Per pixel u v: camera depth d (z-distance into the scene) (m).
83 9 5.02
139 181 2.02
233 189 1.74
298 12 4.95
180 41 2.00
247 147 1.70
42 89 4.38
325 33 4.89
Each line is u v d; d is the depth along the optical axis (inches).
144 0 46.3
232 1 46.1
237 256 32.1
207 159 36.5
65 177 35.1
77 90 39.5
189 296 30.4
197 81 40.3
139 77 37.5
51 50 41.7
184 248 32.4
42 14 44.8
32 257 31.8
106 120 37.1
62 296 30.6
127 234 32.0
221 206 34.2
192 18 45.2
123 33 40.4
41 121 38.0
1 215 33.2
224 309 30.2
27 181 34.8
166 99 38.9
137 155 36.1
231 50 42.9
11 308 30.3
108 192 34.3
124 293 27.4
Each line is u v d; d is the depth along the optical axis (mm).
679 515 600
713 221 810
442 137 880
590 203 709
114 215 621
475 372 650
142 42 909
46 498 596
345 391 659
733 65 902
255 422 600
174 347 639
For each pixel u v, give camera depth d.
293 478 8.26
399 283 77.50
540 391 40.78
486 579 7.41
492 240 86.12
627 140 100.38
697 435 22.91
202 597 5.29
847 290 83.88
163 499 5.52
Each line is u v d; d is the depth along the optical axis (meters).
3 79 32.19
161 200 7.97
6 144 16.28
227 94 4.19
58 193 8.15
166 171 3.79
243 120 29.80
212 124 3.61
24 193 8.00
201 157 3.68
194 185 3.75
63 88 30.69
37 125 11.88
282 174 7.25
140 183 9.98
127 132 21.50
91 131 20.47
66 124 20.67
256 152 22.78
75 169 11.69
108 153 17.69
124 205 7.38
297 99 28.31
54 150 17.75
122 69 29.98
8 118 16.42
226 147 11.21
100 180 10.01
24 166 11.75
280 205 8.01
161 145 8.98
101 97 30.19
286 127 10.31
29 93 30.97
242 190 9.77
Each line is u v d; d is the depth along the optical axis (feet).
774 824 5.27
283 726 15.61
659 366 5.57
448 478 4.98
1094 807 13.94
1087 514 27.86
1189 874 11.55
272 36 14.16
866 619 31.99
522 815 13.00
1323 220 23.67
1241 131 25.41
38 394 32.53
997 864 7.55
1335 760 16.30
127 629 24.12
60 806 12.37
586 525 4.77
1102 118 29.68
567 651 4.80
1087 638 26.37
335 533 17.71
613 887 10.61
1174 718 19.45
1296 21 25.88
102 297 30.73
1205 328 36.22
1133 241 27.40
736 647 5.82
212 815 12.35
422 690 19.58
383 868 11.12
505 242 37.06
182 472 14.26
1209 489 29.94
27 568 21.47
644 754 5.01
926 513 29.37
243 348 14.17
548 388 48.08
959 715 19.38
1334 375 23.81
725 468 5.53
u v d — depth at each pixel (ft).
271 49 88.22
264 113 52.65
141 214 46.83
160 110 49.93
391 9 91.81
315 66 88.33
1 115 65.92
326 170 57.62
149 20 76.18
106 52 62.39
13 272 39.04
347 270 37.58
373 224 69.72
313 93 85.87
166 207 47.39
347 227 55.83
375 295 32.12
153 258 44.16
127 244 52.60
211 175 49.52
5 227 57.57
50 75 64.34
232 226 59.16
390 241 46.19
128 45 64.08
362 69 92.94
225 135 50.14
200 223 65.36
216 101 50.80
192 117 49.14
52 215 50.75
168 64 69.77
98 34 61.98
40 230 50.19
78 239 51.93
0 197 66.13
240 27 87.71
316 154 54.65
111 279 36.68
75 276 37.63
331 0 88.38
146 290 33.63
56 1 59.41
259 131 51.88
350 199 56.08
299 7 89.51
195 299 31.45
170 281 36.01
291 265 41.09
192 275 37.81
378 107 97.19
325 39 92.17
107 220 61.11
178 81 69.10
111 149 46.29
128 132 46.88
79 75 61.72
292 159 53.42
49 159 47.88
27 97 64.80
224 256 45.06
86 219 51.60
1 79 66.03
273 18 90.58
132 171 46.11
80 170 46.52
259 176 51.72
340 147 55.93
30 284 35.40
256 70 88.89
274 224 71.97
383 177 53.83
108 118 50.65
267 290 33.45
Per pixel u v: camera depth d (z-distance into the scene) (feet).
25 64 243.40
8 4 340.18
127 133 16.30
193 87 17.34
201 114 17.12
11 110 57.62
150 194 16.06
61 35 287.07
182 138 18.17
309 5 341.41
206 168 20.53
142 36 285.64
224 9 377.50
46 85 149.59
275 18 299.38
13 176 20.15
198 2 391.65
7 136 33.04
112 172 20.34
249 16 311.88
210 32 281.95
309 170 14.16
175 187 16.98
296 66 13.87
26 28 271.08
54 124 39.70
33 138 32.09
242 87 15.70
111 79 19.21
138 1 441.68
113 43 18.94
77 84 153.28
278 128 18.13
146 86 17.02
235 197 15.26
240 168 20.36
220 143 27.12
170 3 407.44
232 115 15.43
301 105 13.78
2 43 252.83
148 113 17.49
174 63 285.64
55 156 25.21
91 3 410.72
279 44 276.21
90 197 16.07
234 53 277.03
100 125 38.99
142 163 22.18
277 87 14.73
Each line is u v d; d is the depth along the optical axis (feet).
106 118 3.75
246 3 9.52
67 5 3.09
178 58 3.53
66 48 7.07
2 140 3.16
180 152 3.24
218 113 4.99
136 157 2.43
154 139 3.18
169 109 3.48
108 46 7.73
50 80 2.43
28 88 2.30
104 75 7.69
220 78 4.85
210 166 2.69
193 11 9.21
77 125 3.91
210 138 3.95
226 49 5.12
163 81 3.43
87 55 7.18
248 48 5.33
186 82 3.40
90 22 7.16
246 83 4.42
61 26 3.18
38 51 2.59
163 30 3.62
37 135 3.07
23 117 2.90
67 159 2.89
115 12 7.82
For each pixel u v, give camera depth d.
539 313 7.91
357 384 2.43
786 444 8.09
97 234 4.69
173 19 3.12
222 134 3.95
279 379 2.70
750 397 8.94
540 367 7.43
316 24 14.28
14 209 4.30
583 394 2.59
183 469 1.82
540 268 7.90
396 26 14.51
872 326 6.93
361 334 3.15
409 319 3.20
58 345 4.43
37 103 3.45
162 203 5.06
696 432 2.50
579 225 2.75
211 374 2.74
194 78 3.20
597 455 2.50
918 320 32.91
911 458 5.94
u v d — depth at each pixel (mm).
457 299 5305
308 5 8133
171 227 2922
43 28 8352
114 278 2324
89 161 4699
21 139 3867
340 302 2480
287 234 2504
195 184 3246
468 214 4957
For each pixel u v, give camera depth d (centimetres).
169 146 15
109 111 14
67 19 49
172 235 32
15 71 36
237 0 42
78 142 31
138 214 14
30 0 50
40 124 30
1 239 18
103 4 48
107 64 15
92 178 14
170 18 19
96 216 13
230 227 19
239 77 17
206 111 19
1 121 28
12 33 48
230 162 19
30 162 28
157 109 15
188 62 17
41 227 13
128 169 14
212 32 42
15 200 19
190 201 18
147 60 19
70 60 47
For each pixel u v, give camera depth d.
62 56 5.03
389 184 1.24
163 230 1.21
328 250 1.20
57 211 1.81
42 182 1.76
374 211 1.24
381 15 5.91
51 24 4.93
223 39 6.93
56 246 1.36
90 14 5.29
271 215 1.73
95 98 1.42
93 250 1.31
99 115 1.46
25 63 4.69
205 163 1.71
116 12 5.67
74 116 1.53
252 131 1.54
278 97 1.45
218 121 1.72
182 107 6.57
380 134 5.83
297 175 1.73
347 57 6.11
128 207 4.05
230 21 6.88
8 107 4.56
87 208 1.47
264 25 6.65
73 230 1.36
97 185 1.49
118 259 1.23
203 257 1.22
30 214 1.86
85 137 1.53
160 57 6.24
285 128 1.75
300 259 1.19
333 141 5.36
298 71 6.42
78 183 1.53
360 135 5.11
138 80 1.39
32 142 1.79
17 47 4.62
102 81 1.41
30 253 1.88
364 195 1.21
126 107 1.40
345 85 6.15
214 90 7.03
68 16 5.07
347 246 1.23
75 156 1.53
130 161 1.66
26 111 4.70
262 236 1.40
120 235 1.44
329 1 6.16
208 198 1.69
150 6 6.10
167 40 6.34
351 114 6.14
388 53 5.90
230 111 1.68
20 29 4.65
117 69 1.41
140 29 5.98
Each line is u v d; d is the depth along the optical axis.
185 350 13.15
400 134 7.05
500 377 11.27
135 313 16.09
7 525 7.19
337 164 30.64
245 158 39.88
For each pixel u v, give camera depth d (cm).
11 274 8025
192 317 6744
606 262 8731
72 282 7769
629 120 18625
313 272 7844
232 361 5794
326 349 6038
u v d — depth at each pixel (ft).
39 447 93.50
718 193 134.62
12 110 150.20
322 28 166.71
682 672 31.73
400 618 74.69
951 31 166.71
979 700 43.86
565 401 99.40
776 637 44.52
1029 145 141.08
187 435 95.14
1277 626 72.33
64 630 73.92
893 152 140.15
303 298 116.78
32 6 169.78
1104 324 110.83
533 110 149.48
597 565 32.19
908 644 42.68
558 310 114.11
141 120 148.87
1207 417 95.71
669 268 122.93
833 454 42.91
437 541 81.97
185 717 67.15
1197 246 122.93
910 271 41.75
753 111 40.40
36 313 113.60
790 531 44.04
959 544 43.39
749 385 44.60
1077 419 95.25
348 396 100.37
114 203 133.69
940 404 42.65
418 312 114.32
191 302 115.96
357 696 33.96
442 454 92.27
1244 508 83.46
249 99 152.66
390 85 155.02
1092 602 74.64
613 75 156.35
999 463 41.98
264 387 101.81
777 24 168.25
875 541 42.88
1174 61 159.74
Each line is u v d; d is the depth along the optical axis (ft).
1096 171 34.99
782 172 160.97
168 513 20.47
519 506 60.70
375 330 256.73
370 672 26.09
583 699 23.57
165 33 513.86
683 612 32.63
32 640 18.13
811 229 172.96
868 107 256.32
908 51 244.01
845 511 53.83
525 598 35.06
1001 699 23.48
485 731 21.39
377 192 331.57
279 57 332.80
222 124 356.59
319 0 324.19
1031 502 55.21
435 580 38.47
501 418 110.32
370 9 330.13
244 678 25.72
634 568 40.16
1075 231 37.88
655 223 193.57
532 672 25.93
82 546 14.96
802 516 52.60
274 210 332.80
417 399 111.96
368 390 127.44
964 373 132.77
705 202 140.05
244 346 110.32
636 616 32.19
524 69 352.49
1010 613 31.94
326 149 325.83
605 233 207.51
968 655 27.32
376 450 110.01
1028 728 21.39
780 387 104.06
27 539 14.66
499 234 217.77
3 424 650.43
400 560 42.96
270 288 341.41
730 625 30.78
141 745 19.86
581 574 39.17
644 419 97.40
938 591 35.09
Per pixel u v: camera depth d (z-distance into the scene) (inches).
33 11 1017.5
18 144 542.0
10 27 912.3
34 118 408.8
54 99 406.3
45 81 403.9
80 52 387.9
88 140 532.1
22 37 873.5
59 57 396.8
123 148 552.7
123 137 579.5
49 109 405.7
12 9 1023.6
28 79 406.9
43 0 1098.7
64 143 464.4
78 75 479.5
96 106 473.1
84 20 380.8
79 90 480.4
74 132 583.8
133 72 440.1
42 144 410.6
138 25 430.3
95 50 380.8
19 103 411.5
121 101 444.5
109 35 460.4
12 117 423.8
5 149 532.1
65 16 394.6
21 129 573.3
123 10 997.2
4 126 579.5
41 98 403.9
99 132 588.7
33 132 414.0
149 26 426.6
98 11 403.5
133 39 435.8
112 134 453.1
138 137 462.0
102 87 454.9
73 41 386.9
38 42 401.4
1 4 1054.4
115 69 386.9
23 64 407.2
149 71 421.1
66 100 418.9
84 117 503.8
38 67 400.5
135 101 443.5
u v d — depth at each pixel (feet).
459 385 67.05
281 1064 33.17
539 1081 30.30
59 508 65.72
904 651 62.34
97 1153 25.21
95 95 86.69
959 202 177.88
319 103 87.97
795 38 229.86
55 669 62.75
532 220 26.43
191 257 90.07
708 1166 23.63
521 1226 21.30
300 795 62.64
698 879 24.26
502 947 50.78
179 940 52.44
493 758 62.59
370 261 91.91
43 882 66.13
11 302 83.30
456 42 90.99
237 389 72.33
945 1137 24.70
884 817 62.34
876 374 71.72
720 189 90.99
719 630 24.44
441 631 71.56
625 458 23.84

·····

- Task:
Only these are to be transcribed: the line with "521 1226 21.30" and every line after it through the last line of the entries, each exactly.

- Written response:
521 1226 21.30
300 795 62.64
698 879 24.26
502 947 50.78
179 940 52.44
493 758 62.59
370 261 91.91
43 882 66.13
11 302 83.30
456 42 90.99
237 389 72.33
945 1137 24.70
884 817 62.34
876 374 71.72
720 189 90.99
719 630 24.44
441 631 71.56
625 458 23.84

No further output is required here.